Ideas and examples for creating composable and consistent layouts.

Apps are displayed in the app panel, part of the editor side panel. On desktop devices, the panel is roughly 350px wide and positioned (depending on the writing direction of the language in which you use Canva) to the left or right of the main editor. On mobile, the panel adjusts to the full width of the device.

Make sure to test your layout on devices of different widths to ensure you have appropriate text and content sizes across breakpoints, even on very narrow mobile viewports.

Because the width of the app panel can be narrow, we recommend stacking your components in a row layout instead of a column format, which can cause a narrow space to feel even more narrow. Don't be afraid to use vertical scrolling if there's overflow.

The best way to do this is with the App UI Kit's Rows component.

One exception to the previous rule is when your app shows a gallery of images or videos. In these cases, it's best to show a grid or inline layout, with more than one gallery item per row.

You may wish to use the App UI Kit's Columns component for these use cases, or build your own grid layout.

Using the full width of the app panel for components like buttons and text boxes helps with the visual balance of your app. It can make your app feel simpler, cleaner, and easier to scan or read.

UI elements may be too wide for the app's iframe, causing horizontal scrolling. Double-check to make sure there's no way for this to happen.
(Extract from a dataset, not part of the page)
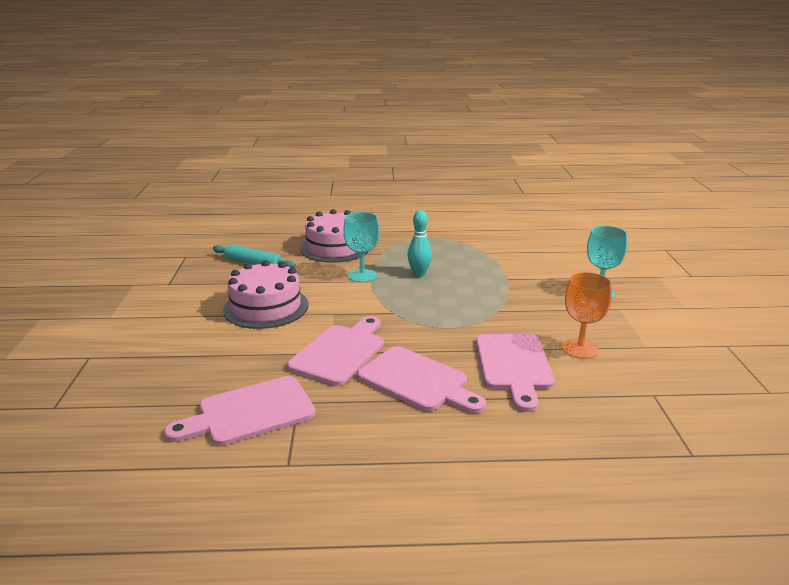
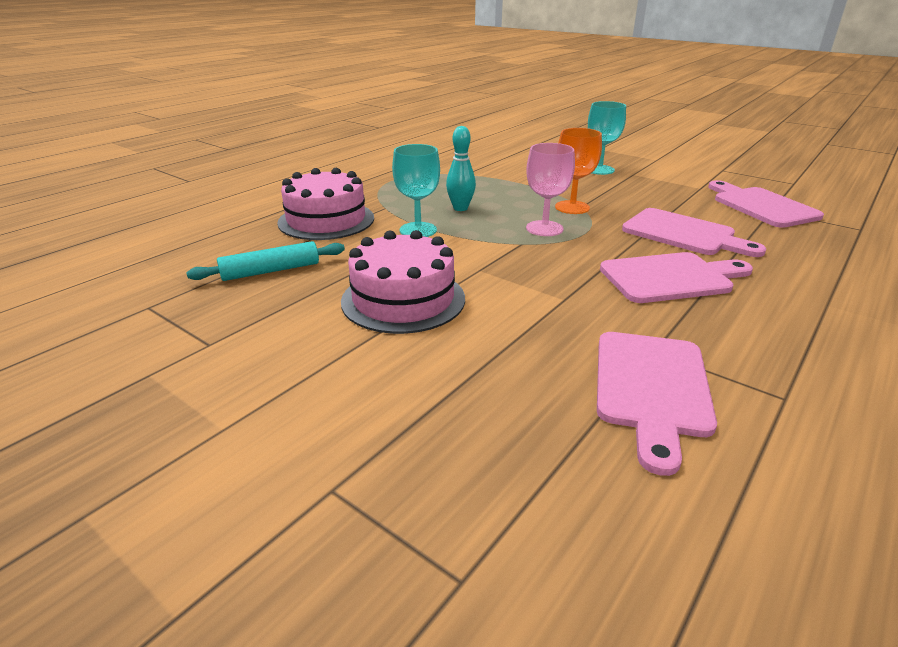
camera: 50 degrees left, 5 degrees up
(340, 352) = (570, 293): pink cutting board -> pink cutting board (761, 206)
(432, 311) = (544, 228): none -> pink goblet
(580, 349) = (681, 205): orange goblet -> orange goblet (572, 207)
A subtle example of how this can happen is when an element, such as a textarea, is resizable. In these cases, constrain the max width of the element.
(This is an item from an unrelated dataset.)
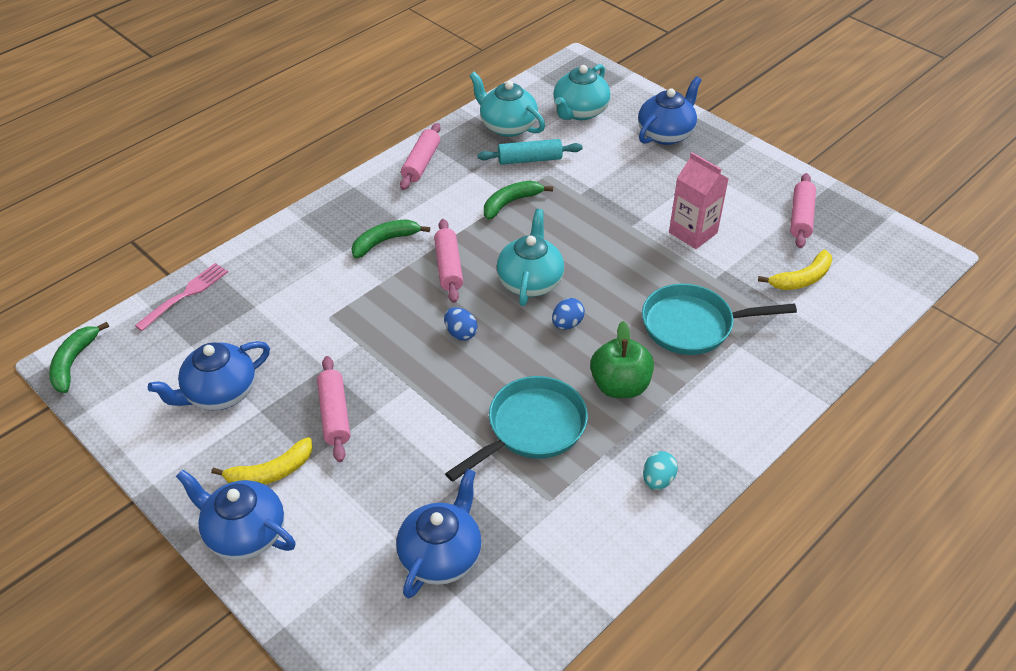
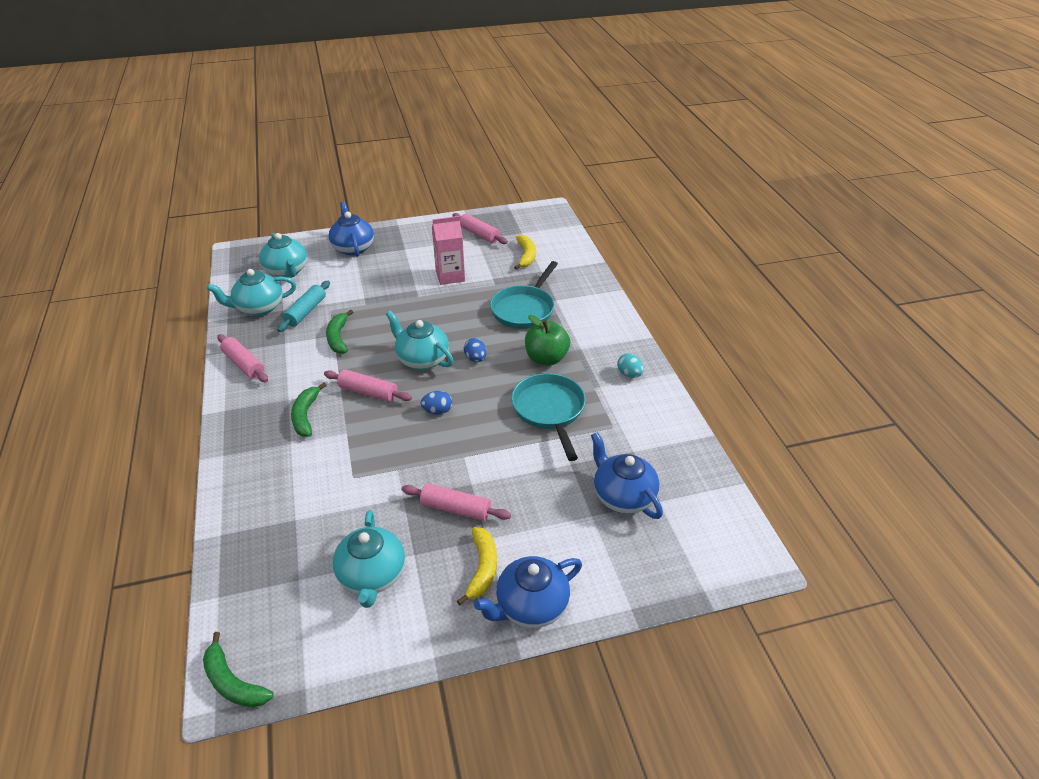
camera: 60 degrees left, 5 degrees down
(185, 295) = (232, 564): pink fork -> none
(220, 393) = (372, 576): blue teapot -> turquoise teapot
If an element doesn't cause horizontal scrolling, it may be cropped by the edges of the iframe. For example, without appropriate padding on the edges of the app, the outlines of elements may be cropped.
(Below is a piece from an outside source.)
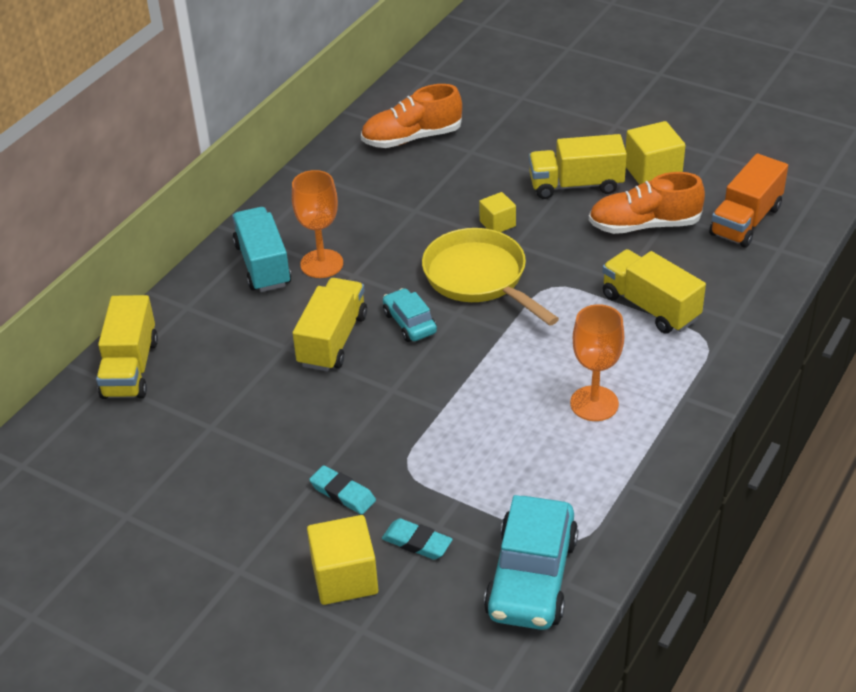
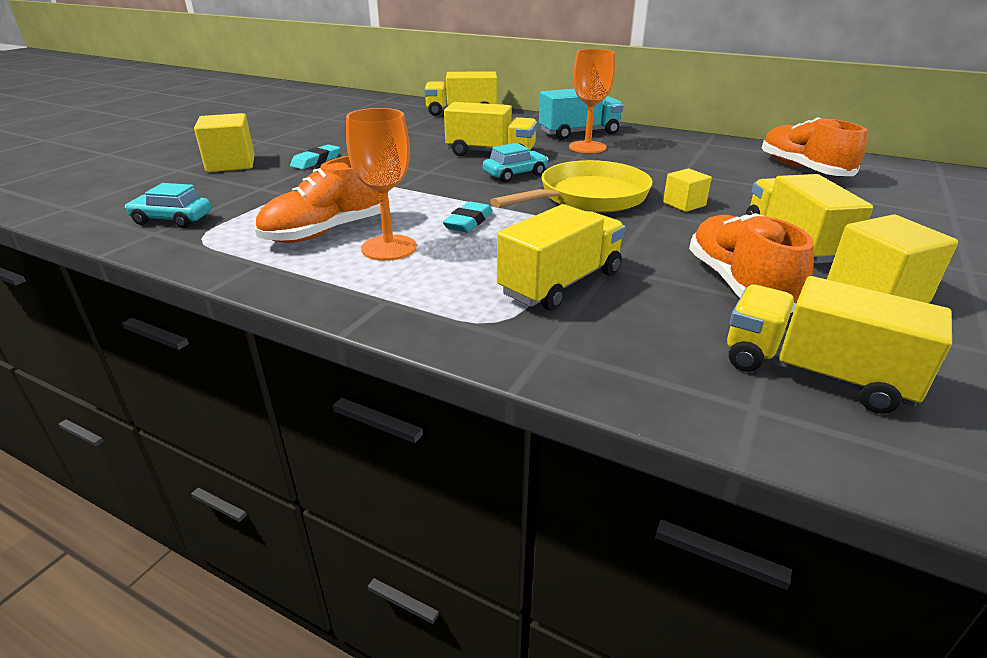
camera: 85 degrees right, 10 degrees down
(417, 542) = (248, 182): turquoise eraser -> turquoise eraser (468, 222)
(531, 577) = (172, 220): turquoise car -> turquoise car, size x0.54
(559, 448) = (328, 231): none -> orange shoe
(745, 221) = (814, 373): orange truck -> yellow truck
Generally speaking, avoid using sticky positioning. An exception to this rule is when it's important for an element (and the information it contains) to be visible at all times.

If an app has two or more scrollbars — one scrollbar for the iframe and additional scrollbars for elements inside the iframe — it can be a confusing and overly busy user experience.

To avoid nested scrollbars, take inspiration from Canva's Design tab. This tab has scrollable elements, but only one scrollbar. This works by increasing the height of the “scrollable” element as you scroll down the page, rather than making the element itself scrollable.